Arctic sea ice is melting more quickly than researchers anticipated. ÅF is about to examine how drones can be used in extreme polar environments to support research on global warming. “The combination of drones and sustainability is really exciting, and the opportunities are huge,” says Tor Ericson, Business Manager and initiator of the project at ÅF.
The rapidly melting sea ice in the Arctic is one of the most noticeable consequences of global warming. To prevent a climate catastrophe, a better picture is needed of the situation in the areas around the Arctic that are both susceptible to climate change and difficult to access. ÅF will help researchers involved in a large new EU project called Interact to address the issue of whether drones can be used to collect more and better data about the polar zone.
The project that ÅF is undertaking starts in January and will continue throughout 2017. The first phase will consist of ÅF meeting the heads of the research stations in Rejkjavik and interviewing leading climate researchers. The initial study will be extensive and is intended to provide a clearer picture of what is needed as well as mapping out current drone technology and applications.
“We are examining all types of drone technology, possible types of sensors, data processing flows and legislation in different countries,” says Tor. “This is going to make ÅF an expert in the field.” The study will also identify the challenges to be overcome so that drones can be used in extreme environments such as the Arctic.
The project is being directed by Tomas Gustafsson, project manager at ÅF, and it entails carrying out a whole host of activities.
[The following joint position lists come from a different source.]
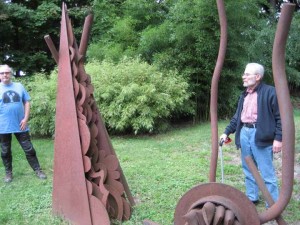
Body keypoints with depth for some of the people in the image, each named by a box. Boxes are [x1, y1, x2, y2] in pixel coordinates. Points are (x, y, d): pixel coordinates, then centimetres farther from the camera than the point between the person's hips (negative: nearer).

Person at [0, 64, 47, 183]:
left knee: (29, 149, 6)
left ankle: (38, 170, 16)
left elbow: (26, 102, 7)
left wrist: (25, 119, -4)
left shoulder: (19, 86, 6)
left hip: (20, 125, 1)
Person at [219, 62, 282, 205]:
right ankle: (252, 198, 30)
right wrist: (227, 132, 13)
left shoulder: (270, 92, -7)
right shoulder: (245, 94, 15)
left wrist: (278, 138, -14)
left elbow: (280, 117, -9)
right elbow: (237, 117, 20)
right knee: (248, 170, 16)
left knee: (267, 173, -1)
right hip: (244, 133, 7)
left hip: (259, 135, -7)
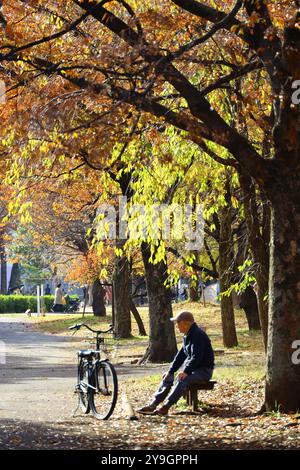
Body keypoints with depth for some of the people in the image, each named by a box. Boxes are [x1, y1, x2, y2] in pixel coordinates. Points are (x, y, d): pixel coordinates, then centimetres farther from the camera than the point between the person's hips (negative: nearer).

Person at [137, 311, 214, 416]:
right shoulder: (187, 335, 14)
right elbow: (181, 355, 17)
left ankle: (165, 408, -40)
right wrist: (170, 371, 9)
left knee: (182, 380, -34)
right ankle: (152, 405, -7)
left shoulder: (198, 335, -18)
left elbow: (196, 357, -27)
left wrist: (186, 372, -34)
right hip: (192, 369, 10)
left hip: (204, 370, -10)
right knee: (168, 379, -1)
These include the involvement of three students from KTH, the Royal Institute of Technology, through their degree projects. The plan is to use the analyses and results produced during the first six months of 2017 as a starting point and to do live tests in the next phase during next winter. “That’s when we’ll be sending drones to the Arctic,” says Tor.
Currently, there are two primary ways for researchers to collect measurement data: either by satellite from space or manually in the field, both of which have their limitations. Drones enable more high-resolution images and more detailed information about a larger area to be collected, which may mean that environmental changes are detected more quickly.
Conditions in the Arctic – the harsh climate combined with a sparse population – make the area ideal for testing the technology.
“Drones that can manage this can manage most things,” says Tor. “What we hope to do is to bring together drone manufacturers and the research community, and thereby give researchers the opportunity to gather more knowledge and expertise than they have today, and giving drone manufacturers the opportunity to develop better solutions. It’s a really exciting project.”